Exactly what sense of "correct" are we assuming has been proven? The correctness is obviously not that the car cannot be involved in a collision.

[Someone]

Why would that be obvious? It would require way more work to prove, but I think I could define a set of rules about the world and a control mechanism for an autonomous vehicle that guaranteed there would never be a collision at dangerous speed (Getting that work at reasonable speed and with enough 9s of availability to make the thing practical will be even more work)

Problem is, the assumptions that such a model makes will be violated, either because the world is different than modeled or due to failure of a component. That is why you would want additional safety features.

That, IMO, is similar to the case where you build a component for base64 encoding, prove that it never will be called with a null pointer argument, and yet include that null pointer check and a way to signal errors in your component.

You can be sure "It will never happen" _will_ at some moment turn into "that's interesting", but you don't know where or when.

[kd0amg]

Why would that be obvious?

A straight up "no collisions" theorem would require proving limits on the behavior of other objects in and around the road and also that certain mechanical components never fail.

[Someone]

Again, just as in the base64 program.
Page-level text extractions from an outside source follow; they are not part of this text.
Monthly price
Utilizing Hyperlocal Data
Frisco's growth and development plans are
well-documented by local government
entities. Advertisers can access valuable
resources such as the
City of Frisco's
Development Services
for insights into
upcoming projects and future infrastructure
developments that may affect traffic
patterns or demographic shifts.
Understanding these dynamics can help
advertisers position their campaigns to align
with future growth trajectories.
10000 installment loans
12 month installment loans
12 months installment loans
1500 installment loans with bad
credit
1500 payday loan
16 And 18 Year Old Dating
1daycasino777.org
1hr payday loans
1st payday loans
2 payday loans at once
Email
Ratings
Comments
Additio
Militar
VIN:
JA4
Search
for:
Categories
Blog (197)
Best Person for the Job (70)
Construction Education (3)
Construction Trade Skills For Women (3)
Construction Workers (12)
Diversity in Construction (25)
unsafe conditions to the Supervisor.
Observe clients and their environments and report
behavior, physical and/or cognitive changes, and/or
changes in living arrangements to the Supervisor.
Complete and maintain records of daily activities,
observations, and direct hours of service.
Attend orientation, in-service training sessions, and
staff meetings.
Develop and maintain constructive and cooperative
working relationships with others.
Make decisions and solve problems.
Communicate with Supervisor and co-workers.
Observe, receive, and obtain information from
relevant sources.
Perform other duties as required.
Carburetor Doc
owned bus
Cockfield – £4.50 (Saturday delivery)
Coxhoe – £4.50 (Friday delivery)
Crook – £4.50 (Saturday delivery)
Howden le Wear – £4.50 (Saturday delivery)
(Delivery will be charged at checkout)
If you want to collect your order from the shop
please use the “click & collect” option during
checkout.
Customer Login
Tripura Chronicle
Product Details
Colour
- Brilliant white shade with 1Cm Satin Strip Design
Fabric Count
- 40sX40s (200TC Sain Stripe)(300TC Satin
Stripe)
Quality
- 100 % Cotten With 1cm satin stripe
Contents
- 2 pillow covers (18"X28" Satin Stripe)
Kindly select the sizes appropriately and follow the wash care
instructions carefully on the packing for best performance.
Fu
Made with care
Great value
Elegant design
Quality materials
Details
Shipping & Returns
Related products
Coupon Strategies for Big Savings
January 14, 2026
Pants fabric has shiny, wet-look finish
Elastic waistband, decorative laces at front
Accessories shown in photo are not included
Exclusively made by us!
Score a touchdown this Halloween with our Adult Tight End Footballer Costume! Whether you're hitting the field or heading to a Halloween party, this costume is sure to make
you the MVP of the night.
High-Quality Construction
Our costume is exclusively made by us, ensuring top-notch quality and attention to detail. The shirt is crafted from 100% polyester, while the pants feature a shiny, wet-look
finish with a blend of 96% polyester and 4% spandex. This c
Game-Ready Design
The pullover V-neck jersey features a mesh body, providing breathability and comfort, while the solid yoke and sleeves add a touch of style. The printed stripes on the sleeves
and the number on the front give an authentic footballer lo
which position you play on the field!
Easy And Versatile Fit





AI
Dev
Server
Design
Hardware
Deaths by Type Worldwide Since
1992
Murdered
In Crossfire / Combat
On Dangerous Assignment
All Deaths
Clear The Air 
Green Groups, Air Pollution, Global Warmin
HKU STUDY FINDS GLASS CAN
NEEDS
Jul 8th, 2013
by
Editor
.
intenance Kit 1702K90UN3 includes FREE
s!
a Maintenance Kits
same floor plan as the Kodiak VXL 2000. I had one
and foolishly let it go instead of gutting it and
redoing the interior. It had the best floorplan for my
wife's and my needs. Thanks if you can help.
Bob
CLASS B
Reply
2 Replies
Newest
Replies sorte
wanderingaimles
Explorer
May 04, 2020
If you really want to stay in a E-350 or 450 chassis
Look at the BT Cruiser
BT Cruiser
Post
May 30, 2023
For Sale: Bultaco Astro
It is proven correct only in a world without cosmic rays, oxydation, failing capacitors, etc.

The 'only' difference is one of scale (orders of orders of magnitude.)

[cbsmith]

> the code is full of weaknesses, like no NULL checks

NULL checks for what? It's encoding binary, so there is no need to worry about NULL terminated strings. The only possible NULLs (the state pointer, the source pointer, or the target pointer).

Sure, you could make a version of the code that adds those checks, but particularly given the context of the problem, those checks would be superfluous. As an example, look the b64enc.c program and tell me how a NULL check would avoid a possible problem in the code.

> one endless loop based on pointer arithmetic

It's not an endless loop, and actually that's part of their formal proof. It ends when they reach the end of their input, which is provably true, even if your memory model allows a buffers allocation addresses overflow (e.g. a buffer that might start at 0xfe and finish at 0x10).

> good and fast c code looks not like this.

I'm not sure that you're a good judge of that. For example, the "endless loop" & switch statement that you refer to is actually a very standard approach to implementing a state machine in C. You'll find the moral equivalent of that code in a lot of parsers.

Minus the formal proof, this actually looks like very standard code with a lot of very common C idioms.